At least one girl in the class was mesmerized by that story. At the end, Barbara said, “I won’t be able to continue this work forever. The question is, who will continue this kind of work when I retire?” The little girl, age 10 or 11, thought, Maybe that’s me!
After her report, Barbara asked who had remembered the four greetings; somehow, there was only one girl. Barbara gave her a Japanese stand-up doll, saying, “Look, you can play with it when math homework is boring.” She showed that when pushed down, the doll would stand up again by itself.

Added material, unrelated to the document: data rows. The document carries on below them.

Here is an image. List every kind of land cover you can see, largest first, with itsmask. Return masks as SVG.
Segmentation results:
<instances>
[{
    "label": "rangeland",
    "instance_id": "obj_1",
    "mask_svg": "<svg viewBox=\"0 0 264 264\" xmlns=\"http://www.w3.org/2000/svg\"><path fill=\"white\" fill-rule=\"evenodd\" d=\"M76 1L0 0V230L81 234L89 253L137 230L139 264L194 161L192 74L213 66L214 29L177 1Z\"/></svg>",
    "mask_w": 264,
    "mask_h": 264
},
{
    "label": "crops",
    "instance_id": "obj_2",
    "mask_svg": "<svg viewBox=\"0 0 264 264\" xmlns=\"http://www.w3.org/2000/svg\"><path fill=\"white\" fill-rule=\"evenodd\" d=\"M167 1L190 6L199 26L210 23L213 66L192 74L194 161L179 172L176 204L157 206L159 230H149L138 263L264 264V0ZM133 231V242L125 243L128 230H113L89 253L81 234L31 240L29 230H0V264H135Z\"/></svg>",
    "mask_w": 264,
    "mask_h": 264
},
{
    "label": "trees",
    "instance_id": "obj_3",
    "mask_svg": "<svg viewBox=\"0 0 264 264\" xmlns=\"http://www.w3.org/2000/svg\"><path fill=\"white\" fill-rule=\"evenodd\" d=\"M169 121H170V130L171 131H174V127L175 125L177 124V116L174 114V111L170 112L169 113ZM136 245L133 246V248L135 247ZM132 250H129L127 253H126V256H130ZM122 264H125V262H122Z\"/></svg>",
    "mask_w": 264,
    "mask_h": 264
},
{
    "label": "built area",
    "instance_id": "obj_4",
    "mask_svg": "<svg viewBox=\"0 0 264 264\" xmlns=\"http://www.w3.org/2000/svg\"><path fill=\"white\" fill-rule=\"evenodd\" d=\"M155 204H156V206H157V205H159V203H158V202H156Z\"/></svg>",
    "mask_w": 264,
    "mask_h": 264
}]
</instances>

The girl didn’t follow up any of this and rather forgot about it, but God didn’t forget.
Backstories
Wolkes
The Wolkes traveled to Japan in 1980, studied Japanese at Nanzan University, then worked for two years in a church with a Japanese pastor. After their first home assignment, they went to Oyamada (Mie Prefecture) at the request of the Japanese denominational leadership. For the first five years, they lived in a normal detached house. The largest room became the church. In 1991, they added a chapel to the house, and when that became too small in 2001, they built a large building in Hoshimigaoka. The congregation started with two people, Günther and Barbara, and grew to about 60 members by the time they left in 2012. In 2008 the large church building was already debt-free.
Ishikawa-san
Ishikawa-san, the ALS patient, later got a special PC which was triggered by minimal movement. He was able to write about his life. A reporter from a Christian newspaper came to interview Ishikawa-san, and this led to an agreement to write a book about his life. At first, they planned to do it from his notes, but Ishikawa-san communicated that he wanted to write the manuscript himself. It took him an enormous amount of strength, but the book was finished. It is called Shiawase no Kaze (しあわせの風, Winds of Happiness) and was published by Word of Life Press in 1995. In July 2002, his funeral was held in a large church in Nagoya.
The little girl
And the little girl at that Sunday school class? She became a GAM missionary and came to Japan for the first time in 2013, one year after Barbara had retired. God’s timing is perfect. Since I met Barbara as a child, I’ve moved many times, but the little stand-up doll is still next to my desk.